Image: A student stands on a bench to write on the board at a floating school in the Makoko fishing community on the Lagos Lagoon, Nigeria February 29, 2016. REUTERS/Akintunde Akinleye
By Sharon Ogunleye
LAGOS (Reuters) – Makoko, a vast slum of houses on stilts in a Lagos lagoon, now boasts a new school – pyramid-shaped, floating and capable of wit’standing the waterways’ extreme weather, it is a beacon of hope for the nearly 100,000 Nigerians who live there.
With room for 100 pupils, the school – built with locally sourced wood and floating on hundreds of recycled plastic barrels – throws a spotlight on the poverty that pervades the commercial hub of Africa’s most populous nation.
Aid-funded Makoko Floating School offers free education to local children, most of whose parents fish for a living and who, like most of the megacity’s 21 million residents, lack a reliable electricity and water supply.
Makoko was established as a fishing village hundreds of years ago but now climate change and rapid urbanization are threatening its way of life.
The school, designed by Nigerian architect Kunle Adeyemi, can adapt to changing water levels and was built specifically to wit’stand the storms and floods that are common in the four-month-long rainy season.
It took three years to build and caters for children who progress from an existing school – the only English-speaking one in the area.

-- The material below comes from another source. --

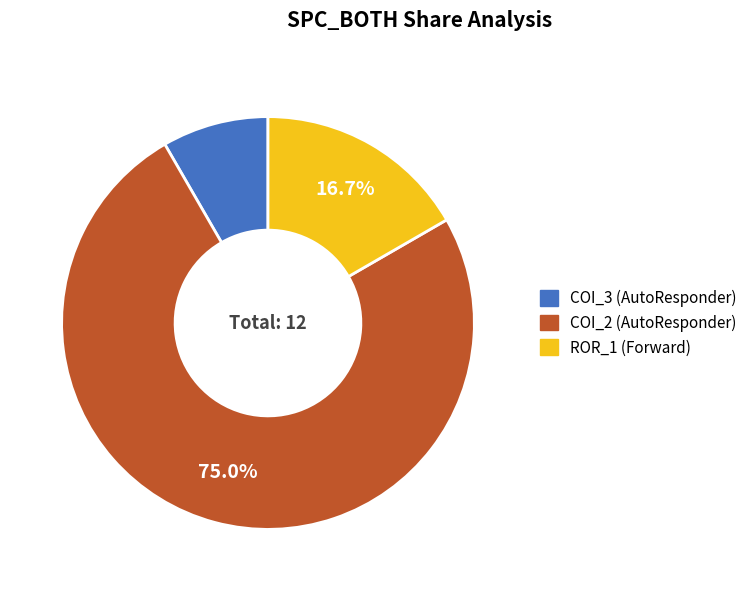

How many slices are in this pie chart?

3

The school’s director, Shemede Noah, said the new site is a major improvement on the old one, which was built on reclaimed land and has been damaged by high tides in the peak rainy months of October and November.
“They started building the school and everybody was saying that it’s unbelievable, we can’t wait to see it, it can’t happen,” he said.
The school has 47 pupils so far and they, like other children in the lagoon, travel to school by canoe.
Inside, in yellow and blue uniforms, they sit at wooden tables against a backdrop of walls covered in brightly colored maps, historical timelines and other learning guides.
From the outside, the pyramid-shape stands out against the mass of boxy, wooden houses and canoes spread across much of the lagoon and can be seen from many parts of the city’s Victoria Island business district.
“I’ve never seen a school floating on water before, this is the only one that I’ve seen,” 11-year-old Omodobu Emmanuel said.
“That’s why I forced my parents to take me to this school.”